- **PROBLEM TO WORK ON**:
In the mailing list message, what next-hop sizes does the new dir24_8 implementation support?

═════ SOURCE TEXT ═════

Re: [dpdk-dev] [PATCH v2 1/2] Add RIB library

DPDK patches and discussions
 help / color / mirror / Atom feed

From: Bruce Richardson <bruce.richardson@intel.com>
To: Vladimir Medvedkin <medvedkinv@gmail.com>
Cc: dev@dpdk.org
Subject: Re: [dpdk-dev] [PATCH v2 1/2] Add RIB library
Date: Mon, 26 Mar 2018 10:50:42 +0100	[thread overview]
Message-ID: <20180326095042.GA17660@bricha3-MOBL.ger.corp.intel.com> (raw)
In-Reply-To: <CANDrEHmGxP8G__WGSw0NVqFdHv3C8iv1Vt0H7n_86F8SpTMfZg@mail.gmail.com>

On Sun, Mar 25, 2018 at 09:17:20PM +0300, Vladimir Medvedkin wrote:
> Hi,
> 
> 2018-03-14 14:09 GMT+03:00 Bruce Richardson <bruce.richardson@intel.com>:
> 
> > On Wed, Feb 21, 2018 at 09:44:54PM +0000, Medvedkin Vladimir wrote:
> > > RIB is an alternative to current LPM library.
> > > It solves the following problems
> > >  - Increases the speed of control plane operations against lpm such as
> > >    adding/deleting routes
> > >  - Adds abstraction from dataplane algorithms, so it is possible to add
> > >    different ip route lookup algorythms such as DXR/poptrie/lpc-trie/etc
> > >    in addition to current dir24_8
> > >  - It is possible to keep user defined application specific additional
> > >    information in struct rte_rib_node which represents route entry.
> > >    It can be next hop/set of next hops (i.e. active and feasible),
> > >    pointers to link rte_rib_node based on some criteria (i.e. next_hop),
> > >    plenty of additional control plane information.
> > >  - For dir24_8 implementation it is possible to remove
> > rte_lpm_tbl_entry.depth
> > >    field that helps to save 6 bits.
> > >  - Also new dir24_8 implementation supports different next_hop sizes
> > >    (1/2/4/8 bytes per next hop)
> > >  - Removed RTE_LPM_LOOKUP_SUCCESS to save 1 bit and to eleminate ternary
> > operator.

═════ STORED RECORDS ═════

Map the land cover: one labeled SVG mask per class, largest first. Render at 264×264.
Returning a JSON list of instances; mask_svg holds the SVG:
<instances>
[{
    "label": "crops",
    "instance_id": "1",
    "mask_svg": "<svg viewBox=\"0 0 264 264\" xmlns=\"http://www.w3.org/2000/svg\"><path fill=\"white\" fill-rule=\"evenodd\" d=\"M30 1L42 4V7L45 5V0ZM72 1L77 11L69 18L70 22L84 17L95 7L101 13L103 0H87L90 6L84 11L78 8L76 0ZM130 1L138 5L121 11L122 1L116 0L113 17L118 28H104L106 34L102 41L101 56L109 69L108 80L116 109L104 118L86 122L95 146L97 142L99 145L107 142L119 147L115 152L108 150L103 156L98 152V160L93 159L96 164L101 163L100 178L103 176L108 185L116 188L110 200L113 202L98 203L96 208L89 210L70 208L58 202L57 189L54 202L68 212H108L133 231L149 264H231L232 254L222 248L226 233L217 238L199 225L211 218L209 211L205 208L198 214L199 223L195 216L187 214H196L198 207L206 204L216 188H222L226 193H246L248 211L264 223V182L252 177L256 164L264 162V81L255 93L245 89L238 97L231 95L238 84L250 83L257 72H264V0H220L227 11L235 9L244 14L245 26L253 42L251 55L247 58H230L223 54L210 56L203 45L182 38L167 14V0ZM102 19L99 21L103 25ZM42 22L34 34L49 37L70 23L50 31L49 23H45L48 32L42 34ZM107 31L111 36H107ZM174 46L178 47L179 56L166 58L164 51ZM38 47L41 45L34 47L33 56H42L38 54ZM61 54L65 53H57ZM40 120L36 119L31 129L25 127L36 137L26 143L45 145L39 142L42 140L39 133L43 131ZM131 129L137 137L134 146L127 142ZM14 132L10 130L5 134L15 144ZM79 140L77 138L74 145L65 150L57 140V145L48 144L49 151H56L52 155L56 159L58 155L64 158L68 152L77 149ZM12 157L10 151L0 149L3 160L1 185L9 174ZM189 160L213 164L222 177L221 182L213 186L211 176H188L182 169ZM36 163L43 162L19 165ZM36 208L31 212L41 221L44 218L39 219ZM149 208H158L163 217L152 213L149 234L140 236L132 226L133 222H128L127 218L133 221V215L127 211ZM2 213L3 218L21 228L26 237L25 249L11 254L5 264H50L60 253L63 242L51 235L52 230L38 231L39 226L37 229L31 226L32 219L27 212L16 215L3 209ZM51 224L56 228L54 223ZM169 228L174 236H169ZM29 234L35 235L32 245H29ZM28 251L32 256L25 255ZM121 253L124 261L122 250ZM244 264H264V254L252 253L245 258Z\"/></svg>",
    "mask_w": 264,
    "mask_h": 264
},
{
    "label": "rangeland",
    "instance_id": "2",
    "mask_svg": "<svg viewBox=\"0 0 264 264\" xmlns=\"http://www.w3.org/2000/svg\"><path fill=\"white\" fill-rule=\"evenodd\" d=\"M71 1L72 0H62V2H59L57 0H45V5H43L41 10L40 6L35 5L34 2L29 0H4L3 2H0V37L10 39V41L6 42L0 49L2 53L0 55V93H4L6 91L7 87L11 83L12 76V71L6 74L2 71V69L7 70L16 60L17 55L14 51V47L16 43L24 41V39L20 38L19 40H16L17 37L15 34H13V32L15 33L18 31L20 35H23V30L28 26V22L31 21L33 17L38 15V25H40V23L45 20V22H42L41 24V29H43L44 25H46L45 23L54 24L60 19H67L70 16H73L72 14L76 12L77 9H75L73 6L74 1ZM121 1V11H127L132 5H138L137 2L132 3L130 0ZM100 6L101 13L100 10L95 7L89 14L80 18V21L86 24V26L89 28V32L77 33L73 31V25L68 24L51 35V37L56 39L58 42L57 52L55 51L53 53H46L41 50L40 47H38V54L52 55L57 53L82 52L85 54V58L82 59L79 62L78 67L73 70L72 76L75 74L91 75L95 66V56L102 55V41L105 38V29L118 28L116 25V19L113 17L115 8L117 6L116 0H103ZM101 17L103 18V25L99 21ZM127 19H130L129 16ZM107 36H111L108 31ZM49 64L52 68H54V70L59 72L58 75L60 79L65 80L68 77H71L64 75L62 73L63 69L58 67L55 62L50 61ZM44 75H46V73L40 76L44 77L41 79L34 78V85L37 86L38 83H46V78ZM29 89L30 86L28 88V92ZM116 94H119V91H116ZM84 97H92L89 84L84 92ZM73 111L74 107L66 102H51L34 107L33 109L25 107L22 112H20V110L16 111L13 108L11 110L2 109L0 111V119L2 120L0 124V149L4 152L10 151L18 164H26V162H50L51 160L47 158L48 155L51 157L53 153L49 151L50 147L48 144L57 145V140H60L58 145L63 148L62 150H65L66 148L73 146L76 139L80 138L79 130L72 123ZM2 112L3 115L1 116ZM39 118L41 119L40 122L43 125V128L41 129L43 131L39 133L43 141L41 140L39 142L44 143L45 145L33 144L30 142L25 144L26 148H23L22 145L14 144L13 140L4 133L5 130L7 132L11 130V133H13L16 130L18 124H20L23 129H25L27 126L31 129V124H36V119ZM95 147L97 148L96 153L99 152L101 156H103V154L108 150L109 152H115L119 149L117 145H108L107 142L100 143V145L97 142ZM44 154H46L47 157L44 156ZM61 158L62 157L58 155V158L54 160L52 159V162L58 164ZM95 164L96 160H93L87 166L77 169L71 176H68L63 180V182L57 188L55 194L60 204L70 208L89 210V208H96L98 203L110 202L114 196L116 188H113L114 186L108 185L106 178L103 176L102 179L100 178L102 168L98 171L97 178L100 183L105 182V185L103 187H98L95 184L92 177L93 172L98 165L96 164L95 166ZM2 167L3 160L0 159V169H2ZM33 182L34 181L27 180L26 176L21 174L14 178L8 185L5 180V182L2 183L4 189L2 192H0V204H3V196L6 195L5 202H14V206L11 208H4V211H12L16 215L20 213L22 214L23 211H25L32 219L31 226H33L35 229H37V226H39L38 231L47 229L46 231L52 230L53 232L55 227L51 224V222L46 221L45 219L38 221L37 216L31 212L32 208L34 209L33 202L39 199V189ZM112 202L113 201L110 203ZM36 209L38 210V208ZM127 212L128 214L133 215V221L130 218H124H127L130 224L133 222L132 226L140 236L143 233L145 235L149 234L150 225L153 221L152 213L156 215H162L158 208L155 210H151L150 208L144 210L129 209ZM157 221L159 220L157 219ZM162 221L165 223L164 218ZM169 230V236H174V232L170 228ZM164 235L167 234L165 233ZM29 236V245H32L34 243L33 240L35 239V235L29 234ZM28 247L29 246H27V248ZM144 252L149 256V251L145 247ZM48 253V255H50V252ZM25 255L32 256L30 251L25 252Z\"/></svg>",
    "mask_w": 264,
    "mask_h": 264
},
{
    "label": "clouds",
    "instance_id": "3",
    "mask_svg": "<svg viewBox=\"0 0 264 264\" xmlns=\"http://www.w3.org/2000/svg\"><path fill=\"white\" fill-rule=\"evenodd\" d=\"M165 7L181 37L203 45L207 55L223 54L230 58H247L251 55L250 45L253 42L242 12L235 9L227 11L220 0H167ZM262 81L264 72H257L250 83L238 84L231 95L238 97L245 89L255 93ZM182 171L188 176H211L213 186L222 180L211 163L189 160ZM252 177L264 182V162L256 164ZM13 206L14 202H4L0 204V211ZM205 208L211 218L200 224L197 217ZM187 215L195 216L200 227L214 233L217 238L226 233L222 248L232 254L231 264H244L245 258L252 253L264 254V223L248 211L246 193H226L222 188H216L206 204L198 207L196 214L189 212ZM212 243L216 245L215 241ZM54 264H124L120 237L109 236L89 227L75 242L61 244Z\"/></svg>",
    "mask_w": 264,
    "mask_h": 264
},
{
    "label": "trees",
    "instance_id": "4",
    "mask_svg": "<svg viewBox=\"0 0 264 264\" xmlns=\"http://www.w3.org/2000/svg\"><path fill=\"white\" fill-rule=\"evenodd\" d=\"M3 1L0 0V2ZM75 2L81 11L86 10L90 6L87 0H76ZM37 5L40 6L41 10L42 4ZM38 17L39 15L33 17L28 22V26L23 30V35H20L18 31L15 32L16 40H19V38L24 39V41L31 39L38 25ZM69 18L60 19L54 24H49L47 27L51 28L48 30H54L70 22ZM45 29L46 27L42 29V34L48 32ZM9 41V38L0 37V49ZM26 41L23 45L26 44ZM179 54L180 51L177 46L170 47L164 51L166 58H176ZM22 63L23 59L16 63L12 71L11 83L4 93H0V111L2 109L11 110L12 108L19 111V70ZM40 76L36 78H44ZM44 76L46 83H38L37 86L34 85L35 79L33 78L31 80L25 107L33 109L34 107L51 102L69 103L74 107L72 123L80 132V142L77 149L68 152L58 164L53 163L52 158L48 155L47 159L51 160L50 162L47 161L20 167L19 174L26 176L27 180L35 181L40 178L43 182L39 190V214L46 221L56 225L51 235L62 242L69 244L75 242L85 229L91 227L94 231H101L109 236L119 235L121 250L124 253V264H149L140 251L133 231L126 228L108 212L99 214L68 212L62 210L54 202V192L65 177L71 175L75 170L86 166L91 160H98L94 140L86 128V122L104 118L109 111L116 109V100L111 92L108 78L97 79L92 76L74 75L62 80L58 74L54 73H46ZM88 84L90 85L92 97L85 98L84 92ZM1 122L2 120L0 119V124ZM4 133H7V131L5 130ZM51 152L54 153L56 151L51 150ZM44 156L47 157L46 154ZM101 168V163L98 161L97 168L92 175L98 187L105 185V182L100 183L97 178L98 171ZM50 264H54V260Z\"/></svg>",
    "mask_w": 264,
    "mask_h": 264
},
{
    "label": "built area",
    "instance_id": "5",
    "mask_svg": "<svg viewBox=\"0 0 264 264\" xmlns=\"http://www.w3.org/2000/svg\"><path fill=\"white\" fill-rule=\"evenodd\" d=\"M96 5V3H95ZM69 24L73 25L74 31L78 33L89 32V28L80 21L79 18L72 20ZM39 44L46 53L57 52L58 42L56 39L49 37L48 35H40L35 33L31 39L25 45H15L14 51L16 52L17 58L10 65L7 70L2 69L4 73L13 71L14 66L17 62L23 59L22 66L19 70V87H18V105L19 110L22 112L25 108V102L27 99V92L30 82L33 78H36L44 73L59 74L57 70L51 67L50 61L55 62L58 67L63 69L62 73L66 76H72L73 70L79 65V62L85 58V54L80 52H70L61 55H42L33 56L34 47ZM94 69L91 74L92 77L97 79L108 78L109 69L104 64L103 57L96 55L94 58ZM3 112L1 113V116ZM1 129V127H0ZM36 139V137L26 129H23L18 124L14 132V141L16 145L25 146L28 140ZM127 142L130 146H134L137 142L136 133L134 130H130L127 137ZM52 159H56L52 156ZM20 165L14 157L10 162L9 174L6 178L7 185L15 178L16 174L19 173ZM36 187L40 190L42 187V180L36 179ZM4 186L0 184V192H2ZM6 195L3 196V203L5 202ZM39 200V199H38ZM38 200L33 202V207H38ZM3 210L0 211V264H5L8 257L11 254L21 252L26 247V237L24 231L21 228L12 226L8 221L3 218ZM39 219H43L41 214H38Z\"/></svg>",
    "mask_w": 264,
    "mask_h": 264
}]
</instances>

═════
═════ STORED RECORDS ═════

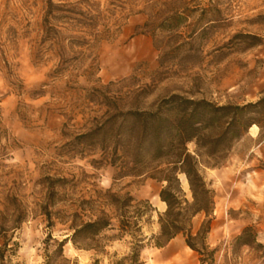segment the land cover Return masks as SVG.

═════
═════ STORED RECORDS ═════

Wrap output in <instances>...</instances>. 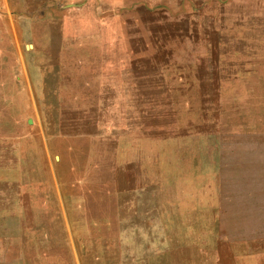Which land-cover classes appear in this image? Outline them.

═════

- **REPLY TO THE EXERCISE**:
1, 2, 4, or 8 bytes per next hop.